• **DIRECTIONS**
When you find the word "Limits" in a line of the entries, please copy the whole line.
─── EXTRACTED DATA
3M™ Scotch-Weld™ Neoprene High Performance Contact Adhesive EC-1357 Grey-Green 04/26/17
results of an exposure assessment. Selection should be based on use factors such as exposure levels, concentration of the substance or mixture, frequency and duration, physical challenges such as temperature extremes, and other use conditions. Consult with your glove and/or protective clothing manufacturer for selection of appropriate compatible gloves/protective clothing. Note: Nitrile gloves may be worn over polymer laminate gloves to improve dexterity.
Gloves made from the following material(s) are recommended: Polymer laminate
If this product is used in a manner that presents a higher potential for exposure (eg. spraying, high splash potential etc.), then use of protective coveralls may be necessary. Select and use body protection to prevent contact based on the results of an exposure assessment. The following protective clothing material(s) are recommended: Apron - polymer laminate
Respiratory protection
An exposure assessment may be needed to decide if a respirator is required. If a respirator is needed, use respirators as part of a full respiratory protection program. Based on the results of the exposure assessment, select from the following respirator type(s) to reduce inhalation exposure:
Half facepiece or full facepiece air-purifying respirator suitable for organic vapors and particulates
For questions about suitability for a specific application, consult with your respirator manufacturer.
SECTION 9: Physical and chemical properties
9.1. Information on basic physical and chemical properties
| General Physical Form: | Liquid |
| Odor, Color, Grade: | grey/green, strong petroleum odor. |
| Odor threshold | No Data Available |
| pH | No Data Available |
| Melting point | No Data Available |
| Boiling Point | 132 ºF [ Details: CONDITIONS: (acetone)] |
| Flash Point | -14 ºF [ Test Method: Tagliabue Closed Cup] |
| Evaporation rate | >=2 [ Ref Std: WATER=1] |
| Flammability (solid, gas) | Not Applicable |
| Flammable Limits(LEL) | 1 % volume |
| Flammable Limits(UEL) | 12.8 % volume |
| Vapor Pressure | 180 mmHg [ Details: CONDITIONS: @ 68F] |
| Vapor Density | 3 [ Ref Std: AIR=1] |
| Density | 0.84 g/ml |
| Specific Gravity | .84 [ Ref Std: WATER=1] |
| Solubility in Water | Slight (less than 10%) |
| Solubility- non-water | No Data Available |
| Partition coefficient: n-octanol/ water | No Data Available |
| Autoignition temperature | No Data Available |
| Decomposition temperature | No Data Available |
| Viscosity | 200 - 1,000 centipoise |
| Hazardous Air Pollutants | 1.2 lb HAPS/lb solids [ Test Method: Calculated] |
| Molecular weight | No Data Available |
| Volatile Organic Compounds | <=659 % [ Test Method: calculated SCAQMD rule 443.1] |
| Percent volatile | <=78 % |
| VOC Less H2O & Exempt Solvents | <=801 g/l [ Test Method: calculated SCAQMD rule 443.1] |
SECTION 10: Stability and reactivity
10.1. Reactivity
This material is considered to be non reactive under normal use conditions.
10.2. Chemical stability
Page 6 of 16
──────
• **ANSWER**
| Flammable Limits(LEL) | 1 % volume |
| Flammable Limits(UEL) | 12.8 % volume |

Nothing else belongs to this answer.